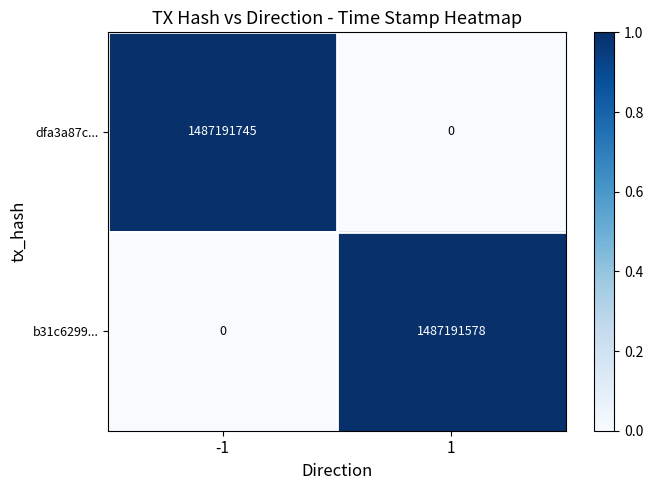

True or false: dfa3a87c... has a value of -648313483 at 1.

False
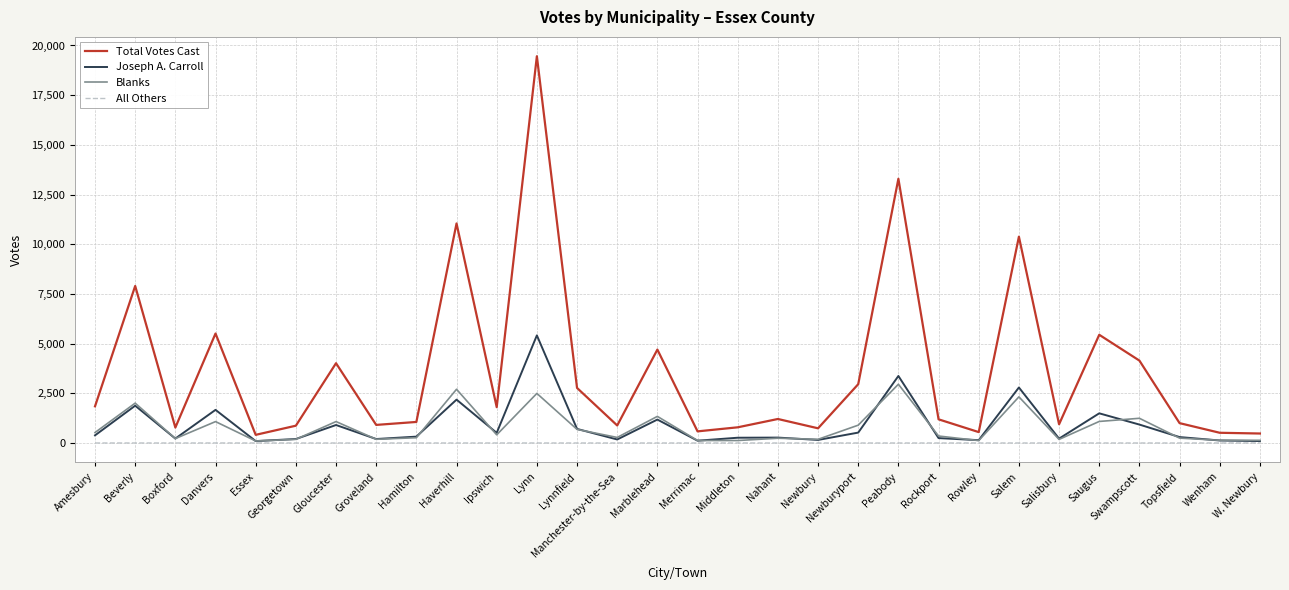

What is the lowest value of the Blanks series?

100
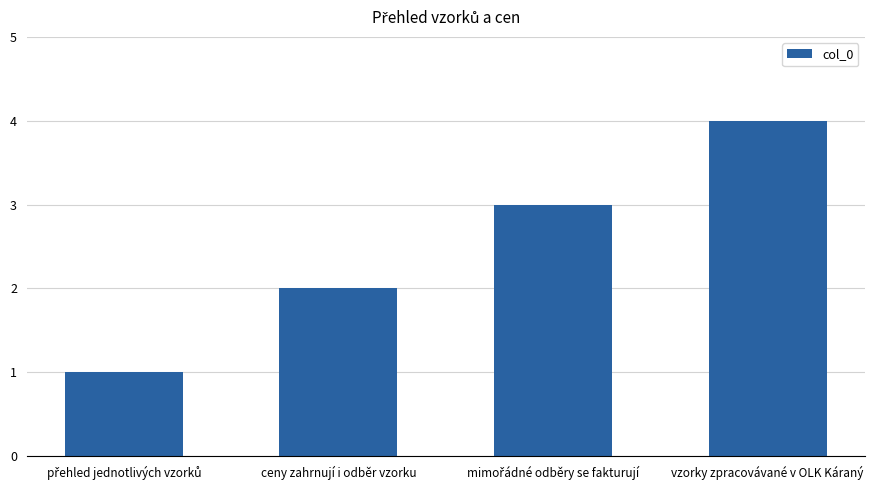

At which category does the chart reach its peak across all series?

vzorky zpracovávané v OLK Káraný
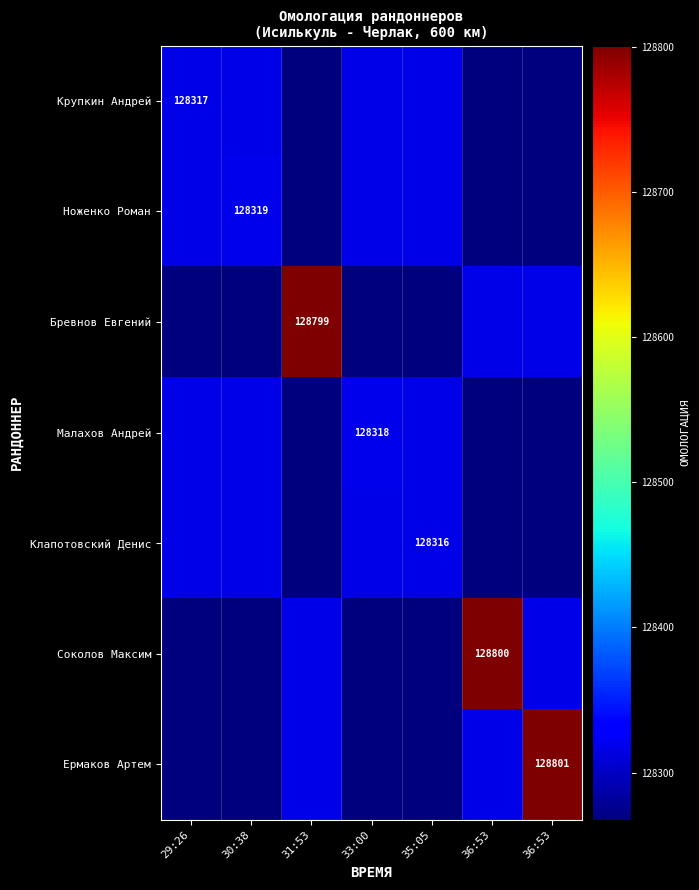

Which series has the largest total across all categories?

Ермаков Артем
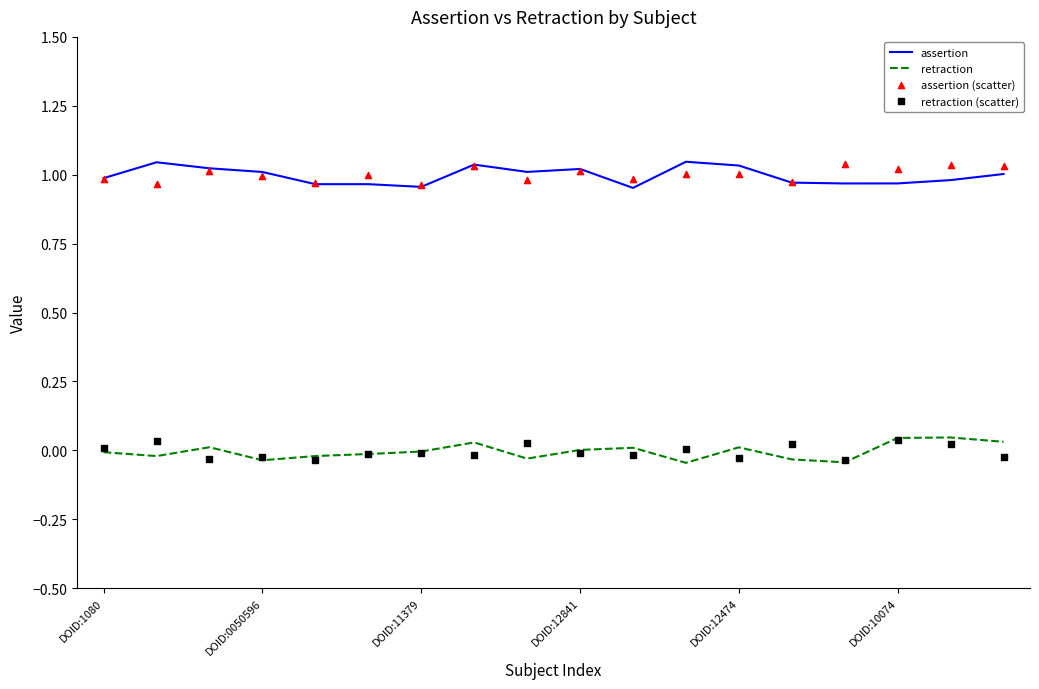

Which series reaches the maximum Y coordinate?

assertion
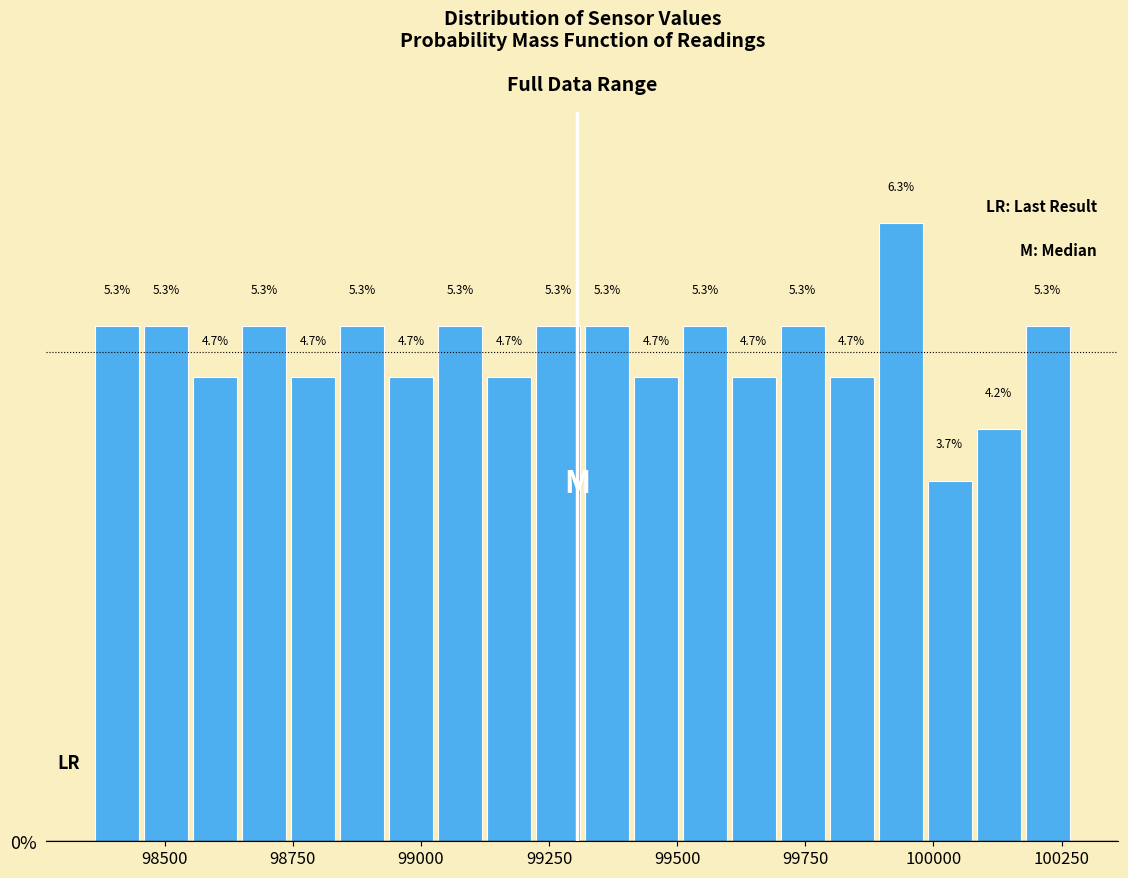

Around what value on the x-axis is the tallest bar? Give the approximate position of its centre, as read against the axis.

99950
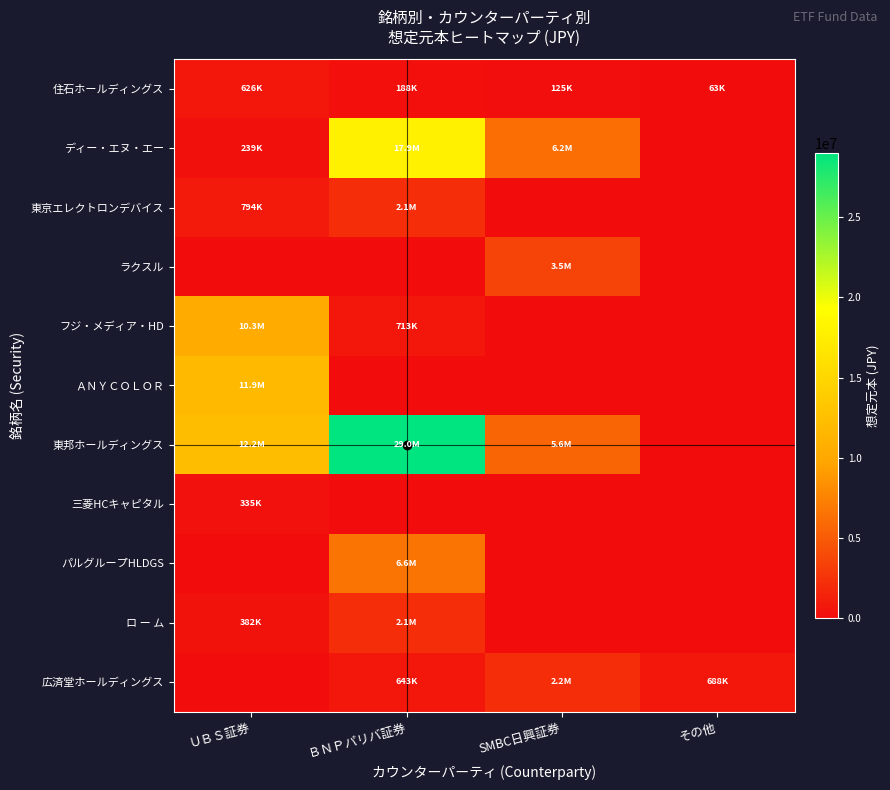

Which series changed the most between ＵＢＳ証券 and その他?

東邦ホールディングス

···

# Your assignment:
Extract every line of the rows above that contains the string "series", matching case exactly.

# Answer below:
What is the lowest value of the Blanks series?
At which category does the chart reach its peak across all series?
Which series has the largest total across all categories?
Which series reaches the maximum Y coordinate?
Which series changed the most between ＵＢＳ証券 and その他?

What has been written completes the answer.